Gesetzgebungsverfahren eingeleitet
Bundesregierung stimmt EU-Vertrag zu

Das Bundeskabinett hat dem „Vertrag von Lissabon“ zugestimmt. Damit hat der EU-Reformvertrag in Deutschland die erste Hürde auf seinem Weg zur Rechtsgültigkeit für die Bundesbürger genommen. Zwei weitere stehen aus.

HB BERLIN. Die Bundesregierung leitete damit das Gesetzgebungsverfahren ein, mit dem das Vertragswerk bis 2009 in das deutsche Recht übertragen wird, wie der stellvertretende Regierungssprecher Thomas Steg sagte. Der Reformvertrag soll die neue Arbeitsgrundlage der Europäischen Union werden. Er muss Bundestag und Bundesrat jeweils mit Zwei- Drittel-Mehrheiten passieren.

Dies soll bis Mai 2008 geschehen. Spätestens vor der Europawahl Mitte 2009 soll der Vertrag im deutschen Gesetzblatt stehen. Damit der Vertrag insgesamt wirksam werden kann, müssen auch alle übrigen 26 Euro-Mitglieder den Text ratifizieren. Bisher ist nur in Irland eine Volksabstimmung vorgesehen. Als erstes EU-Land hat Ungarn den Vertrag bereits ratifiziert.

Der „Vertrag von Lissabon“ tritt an die Stelle der EU-Verfassung, deren Entwurf 2005 bei Volksabstimmungen in Frankreich und den Niederlanden gescheitert war.
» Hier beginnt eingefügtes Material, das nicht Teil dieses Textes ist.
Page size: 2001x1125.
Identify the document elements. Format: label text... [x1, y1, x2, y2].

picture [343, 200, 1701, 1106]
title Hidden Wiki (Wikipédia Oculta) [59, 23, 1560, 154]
Der neue Vertrag sieht öfter Mehrheitsentscheidungen im Ministerrat vor, vor allem im Bereich Justiz und innere Sicherheit.

Für die Bürger ist vor allem wichtig, dass in dem Vertrag auch auf die Grundrechtecharta verwiesen wird. Darin sind zum ersten Mal in der Geschichte der Europäischen Union in einem einzigen Text alle bürgerlichen, politischen, wirtschaftlichen und sozialen Rechte der europäischen Bürger zusammengefasst.

Die europäischen Staats- und Regierungschefs hatten den Vertrag in der vergangenen Woche in der portugiesischen Hauptstadt unterzeichnet.